INTJ Personality Type Description
INTJs are often described as logical, strong-willed, objective, analytical, reserved, intelligent, objective, decisive, curious, reserved, quiet, mysterious, reserved, intelligent, objective, analytical, reserved, calm, daring, quiet, reserved, quiet, reserved
INTJ Quotes
W.E.B. Griffin - "Intellectuals are people who don't easily take any of the things that some people take for granted. Sex for instance. They don't know how to get their partners into bed with them."

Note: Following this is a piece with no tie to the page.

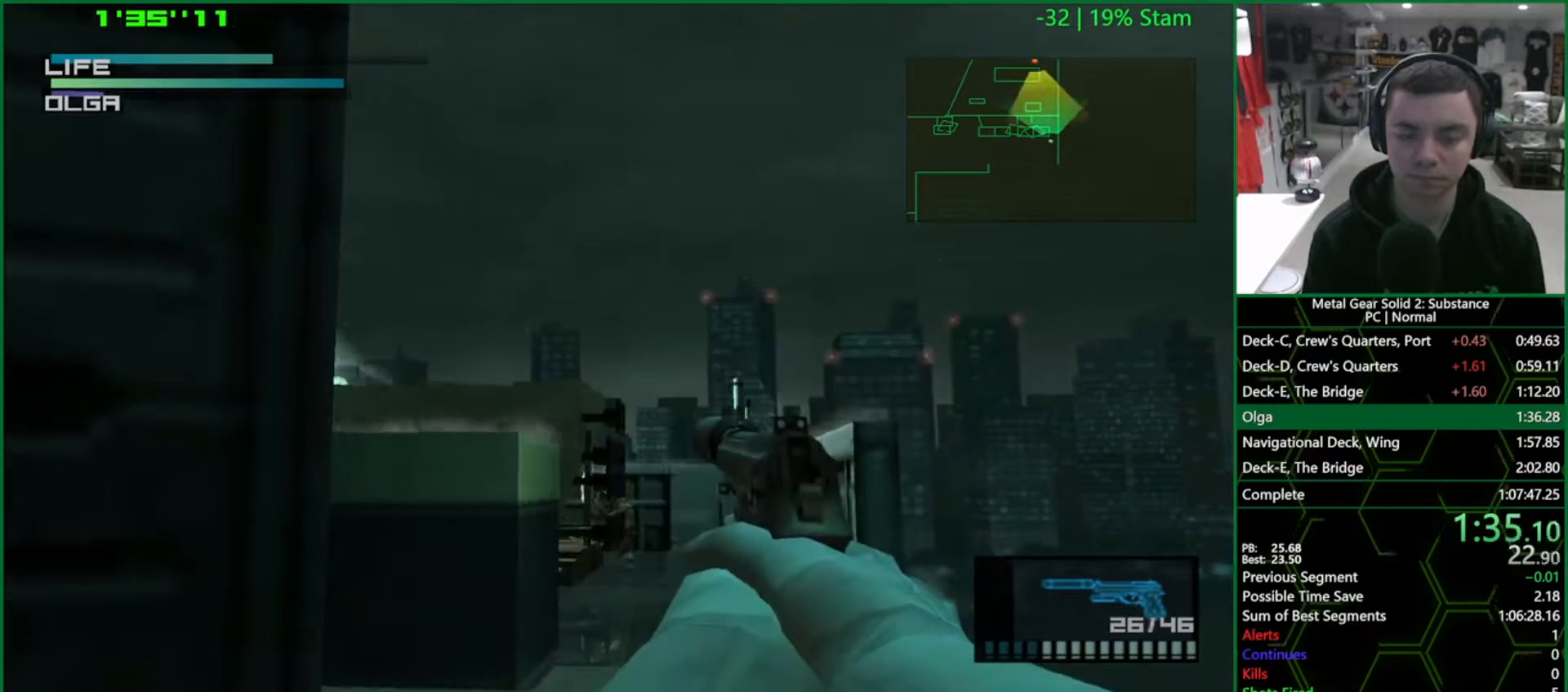
{"buttons": ["SQUARE", "R1"], "left_stick": "center", "right_stick": "center", "events": []}
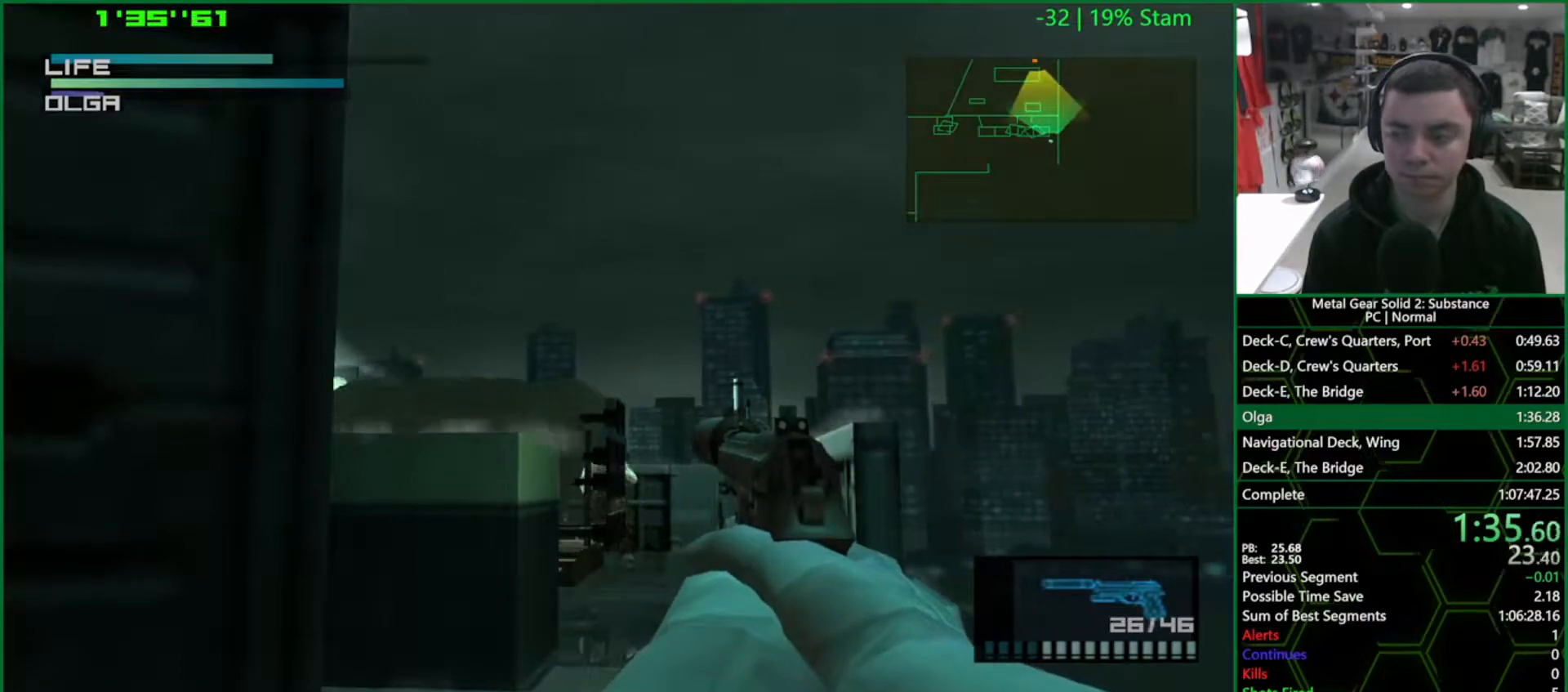
{"buttons": ["SQUARE", "R1"], "left_stick": "center", "right_stick": "center", "events": []}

The Requiem in D minor, K. 626, is a requiem mass by Wolfgang Amadeus Mozart (1756–1791). Mozart composed part of the Requiem in Vienna in late 1791, but it was unfinished at his death on 5 December the same year. A completed version dated 1792 by Franz Xaver Süssmayr was delivered to Count Franz von Walsegg, who commissioned the piece for a requiem service to commemorate the anniversary of his wife's death on 14 February.
Walsegg probably intended to pass the Requiem off as his own composition, as he is known to have done with other works. This plan was frustrated by a public benefit performance for Mozart's widow Constanze. She was responsible for a number of stories surrounding the composition of the work, including the claims that Mozart received the commission from a mysterious messenger who did not reveal the commissioner's identity, and that Mozart came to believe that he was writing the requiem for his own funeral.